**About this task:** Please copy, exactly as they appear below, the lines from the one containing "M 5,63 L 199,267" through the one containing "M 1013,681 C 1206,357".

**Dataset entries:**
■ ■ ■

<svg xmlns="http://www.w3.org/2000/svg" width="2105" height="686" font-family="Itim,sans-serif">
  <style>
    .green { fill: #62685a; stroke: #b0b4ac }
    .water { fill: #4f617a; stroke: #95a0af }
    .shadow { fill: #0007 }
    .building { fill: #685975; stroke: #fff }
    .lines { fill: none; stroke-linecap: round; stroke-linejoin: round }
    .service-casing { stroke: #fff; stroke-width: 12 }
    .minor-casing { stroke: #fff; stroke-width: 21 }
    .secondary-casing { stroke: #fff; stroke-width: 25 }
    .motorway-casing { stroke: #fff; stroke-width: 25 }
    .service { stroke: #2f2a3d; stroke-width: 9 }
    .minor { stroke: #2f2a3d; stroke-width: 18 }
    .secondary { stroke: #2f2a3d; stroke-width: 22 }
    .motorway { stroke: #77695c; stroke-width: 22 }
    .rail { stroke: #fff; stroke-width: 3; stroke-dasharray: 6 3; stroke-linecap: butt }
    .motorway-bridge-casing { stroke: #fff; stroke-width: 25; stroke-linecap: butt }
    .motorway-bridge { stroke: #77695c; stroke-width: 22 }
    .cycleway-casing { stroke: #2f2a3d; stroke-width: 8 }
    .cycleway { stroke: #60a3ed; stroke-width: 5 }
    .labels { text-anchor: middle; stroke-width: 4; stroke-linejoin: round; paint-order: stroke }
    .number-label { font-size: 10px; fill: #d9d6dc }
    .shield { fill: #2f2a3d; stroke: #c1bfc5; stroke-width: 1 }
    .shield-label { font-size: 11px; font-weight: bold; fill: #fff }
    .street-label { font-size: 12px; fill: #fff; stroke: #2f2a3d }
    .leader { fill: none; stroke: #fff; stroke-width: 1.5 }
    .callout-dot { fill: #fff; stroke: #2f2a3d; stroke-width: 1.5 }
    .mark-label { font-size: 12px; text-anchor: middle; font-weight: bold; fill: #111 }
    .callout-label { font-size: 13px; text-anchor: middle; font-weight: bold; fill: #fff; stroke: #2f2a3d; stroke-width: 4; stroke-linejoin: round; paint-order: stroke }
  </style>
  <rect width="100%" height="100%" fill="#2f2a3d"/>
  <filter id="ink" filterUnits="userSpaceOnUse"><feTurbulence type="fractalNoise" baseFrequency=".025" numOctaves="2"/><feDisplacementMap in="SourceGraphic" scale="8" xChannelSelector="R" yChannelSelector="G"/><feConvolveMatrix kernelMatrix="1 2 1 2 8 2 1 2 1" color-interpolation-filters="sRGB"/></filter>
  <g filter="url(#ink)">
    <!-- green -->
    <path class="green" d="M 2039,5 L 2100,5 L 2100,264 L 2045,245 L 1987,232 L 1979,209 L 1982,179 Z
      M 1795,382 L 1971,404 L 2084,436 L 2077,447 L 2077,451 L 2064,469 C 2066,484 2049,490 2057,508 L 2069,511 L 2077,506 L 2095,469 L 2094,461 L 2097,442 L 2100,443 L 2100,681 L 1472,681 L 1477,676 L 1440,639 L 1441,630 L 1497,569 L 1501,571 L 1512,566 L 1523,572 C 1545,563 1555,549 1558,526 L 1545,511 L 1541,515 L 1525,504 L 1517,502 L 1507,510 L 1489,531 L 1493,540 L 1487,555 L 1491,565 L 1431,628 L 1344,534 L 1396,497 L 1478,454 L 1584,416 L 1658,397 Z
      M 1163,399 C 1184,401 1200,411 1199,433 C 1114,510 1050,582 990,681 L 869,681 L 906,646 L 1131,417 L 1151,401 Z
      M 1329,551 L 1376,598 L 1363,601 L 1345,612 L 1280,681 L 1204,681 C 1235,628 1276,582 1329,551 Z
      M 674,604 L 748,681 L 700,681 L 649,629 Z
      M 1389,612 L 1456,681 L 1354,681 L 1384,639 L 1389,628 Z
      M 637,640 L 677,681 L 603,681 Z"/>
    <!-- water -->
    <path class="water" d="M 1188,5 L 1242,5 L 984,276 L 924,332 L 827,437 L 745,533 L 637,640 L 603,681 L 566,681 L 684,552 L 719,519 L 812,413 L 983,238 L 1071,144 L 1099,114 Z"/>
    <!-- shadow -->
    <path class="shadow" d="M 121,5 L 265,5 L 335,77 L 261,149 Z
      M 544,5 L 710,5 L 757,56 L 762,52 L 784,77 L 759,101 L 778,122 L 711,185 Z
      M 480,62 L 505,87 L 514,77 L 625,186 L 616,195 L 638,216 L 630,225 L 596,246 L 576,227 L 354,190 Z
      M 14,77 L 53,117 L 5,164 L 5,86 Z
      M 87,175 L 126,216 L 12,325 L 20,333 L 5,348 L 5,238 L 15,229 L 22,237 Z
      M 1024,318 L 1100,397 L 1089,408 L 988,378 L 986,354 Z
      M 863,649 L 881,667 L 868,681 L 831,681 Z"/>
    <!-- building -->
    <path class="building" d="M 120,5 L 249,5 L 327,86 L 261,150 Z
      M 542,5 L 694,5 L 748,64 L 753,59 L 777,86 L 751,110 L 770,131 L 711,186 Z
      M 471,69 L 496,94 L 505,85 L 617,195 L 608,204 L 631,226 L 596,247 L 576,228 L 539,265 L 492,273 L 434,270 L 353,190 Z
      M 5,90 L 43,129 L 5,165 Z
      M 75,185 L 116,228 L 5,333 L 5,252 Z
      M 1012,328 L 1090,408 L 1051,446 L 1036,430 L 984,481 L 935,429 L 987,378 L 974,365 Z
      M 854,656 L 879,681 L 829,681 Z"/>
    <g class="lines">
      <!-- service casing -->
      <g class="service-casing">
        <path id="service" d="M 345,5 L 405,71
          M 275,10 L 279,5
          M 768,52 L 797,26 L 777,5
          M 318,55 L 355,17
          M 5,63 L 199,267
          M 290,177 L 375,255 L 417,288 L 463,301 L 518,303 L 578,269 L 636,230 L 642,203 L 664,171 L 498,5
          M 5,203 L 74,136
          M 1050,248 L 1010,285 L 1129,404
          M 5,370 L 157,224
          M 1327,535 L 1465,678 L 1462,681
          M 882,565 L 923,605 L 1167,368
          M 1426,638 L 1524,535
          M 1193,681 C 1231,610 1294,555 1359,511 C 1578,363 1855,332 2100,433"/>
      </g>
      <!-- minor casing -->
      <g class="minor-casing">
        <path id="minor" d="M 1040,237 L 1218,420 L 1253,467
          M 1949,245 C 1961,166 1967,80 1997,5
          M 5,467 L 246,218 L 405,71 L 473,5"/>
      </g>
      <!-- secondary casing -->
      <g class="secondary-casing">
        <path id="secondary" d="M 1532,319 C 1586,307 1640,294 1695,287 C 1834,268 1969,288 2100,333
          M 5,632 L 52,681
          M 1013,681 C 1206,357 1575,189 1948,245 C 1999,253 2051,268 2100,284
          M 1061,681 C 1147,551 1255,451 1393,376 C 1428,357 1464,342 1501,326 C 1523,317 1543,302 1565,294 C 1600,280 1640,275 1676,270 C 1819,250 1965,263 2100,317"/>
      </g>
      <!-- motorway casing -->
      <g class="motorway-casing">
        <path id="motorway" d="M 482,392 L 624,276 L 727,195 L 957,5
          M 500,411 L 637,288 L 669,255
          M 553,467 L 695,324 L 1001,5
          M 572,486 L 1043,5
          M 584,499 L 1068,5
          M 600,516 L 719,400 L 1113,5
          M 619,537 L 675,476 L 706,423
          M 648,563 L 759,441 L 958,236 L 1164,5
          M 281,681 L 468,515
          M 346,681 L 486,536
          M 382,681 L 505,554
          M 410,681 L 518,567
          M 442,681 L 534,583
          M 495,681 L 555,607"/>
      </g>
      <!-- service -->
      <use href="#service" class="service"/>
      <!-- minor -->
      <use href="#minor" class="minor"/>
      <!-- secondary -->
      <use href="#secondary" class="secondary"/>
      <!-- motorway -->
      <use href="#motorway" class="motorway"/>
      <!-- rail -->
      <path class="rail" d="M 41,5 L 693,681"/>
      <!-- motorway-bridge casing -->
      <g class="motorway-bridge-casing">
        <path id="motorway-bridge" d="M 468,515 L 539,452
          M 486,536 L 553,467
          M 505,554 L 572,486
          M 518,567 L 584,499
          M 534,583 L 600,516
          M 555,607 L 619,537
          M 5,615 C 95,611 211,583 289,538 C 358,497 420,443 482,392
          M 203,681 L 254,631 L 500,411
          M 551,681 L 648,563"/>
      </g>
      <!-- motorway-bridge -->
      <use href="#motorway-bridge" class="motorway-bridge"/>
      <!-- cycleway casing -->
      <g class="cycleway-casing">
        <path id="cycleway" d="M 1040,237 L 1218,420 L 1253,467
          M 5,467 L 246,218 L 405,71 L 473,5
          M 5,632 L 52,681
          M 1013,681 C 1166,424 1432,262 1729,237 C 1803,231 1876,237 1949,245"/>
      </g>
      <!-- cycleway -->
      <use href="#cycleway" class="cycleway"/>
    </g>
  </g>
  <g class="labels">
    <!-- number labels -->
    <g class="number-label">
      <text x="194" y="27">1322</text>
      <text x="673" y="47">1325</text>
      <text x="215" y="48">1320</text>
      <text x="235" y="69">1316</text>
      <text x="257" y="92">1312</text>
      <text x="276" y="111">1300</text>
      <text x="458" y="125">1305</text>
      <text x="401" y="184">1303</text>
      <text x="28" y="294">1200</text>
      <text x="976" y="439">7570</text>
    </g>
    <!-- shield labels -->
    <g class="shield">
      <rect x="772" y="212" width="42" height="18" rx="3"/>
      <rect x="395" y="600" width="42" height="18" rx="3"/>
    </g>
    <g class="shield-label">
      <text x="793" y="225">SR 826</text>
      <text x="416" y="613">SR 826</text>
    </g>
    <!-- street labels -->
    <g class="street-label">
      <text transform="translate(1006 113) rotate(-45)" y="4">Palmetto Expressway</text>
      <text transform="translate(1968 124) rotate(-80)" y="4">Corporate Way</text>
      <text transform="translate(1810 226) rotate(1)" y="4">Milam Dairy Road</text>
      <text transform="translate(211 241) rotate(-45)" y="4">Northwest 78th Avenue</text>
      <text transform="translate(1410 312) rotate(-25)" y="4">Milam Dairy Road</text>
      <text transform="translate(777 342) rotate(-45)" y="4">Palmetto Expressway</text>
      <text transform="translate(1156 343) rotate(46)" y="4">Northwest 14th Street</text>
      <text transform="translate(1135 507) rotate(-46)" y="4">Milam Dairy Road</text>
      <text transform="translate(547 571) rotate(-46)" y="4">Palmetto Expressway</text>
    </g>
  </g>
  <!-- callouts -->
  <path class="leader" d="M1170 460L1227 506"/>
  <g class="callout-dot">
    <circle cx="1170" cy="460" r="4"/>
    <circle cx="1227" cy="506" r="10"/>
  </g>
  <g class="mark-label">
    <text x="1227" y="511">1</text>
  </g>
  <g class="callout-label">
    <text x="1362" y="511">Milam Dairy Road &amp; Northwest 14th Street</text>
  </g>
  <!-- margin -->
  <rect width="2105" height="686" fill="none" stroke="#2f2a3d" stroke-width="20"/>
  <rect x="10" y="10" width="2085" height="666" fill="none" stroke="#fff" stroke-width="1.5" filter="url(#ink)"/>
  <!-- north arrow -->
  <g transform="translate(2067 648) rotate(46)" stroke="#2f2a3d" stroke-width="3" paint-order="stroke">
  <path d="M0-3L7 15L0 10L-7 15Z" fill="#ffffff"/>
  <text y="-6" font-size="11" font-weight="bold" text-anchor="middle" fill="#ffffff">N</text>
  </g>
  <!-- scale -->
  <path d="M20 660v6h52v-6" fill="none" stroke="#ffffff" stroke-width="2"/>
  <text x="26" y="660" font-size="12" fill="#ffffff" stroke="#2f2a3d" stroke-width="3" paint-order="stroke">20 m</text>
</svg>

■ ■ ■

**Solved exercise:**
          M 5,63 L 199,267
          M 290,177 L 375,255 L 417,288 L 463,301 L 518,303 L 578,269 L 636,230 L 642,203 L 664,171 L 498,5
          M 5,203 L 74,136
          M 1050,248 L 1010,285 L 1129,404
          M 5,370 L 157,224
          M 1327,535 L 1465,678 L 1462,681
          M 882,565 L 923,605 L 1167,368
          M 1426,638 L 1524,535
          M 1193,681 C 1231,610 1294,555 1359,511 C 1578,363 1855,332 2100,433"/>
      </g>
      <!-- minor casing -->
      <g class="minor-casing">
        <path id="minor" d="M 1040,237 L 1218,420 L 1253,467
          M 1949,245 C 1961,166 1967,80 1997,5
          M 5,467 L 246,218 L 405,71 L 473,5"/>
      </g>
      <!-- secondary casing -->
      <g class="secondary-casing">
        <path id="secondary" d="M 1532,319 C 1586,307 1640,294 1695,287 C 1834,268 1969,288 2100,333
          M 5,632 L 52,681
          M 1013,681 C 1206,357 1575,189 1948,245 C 1999,253 2051,268 2100,284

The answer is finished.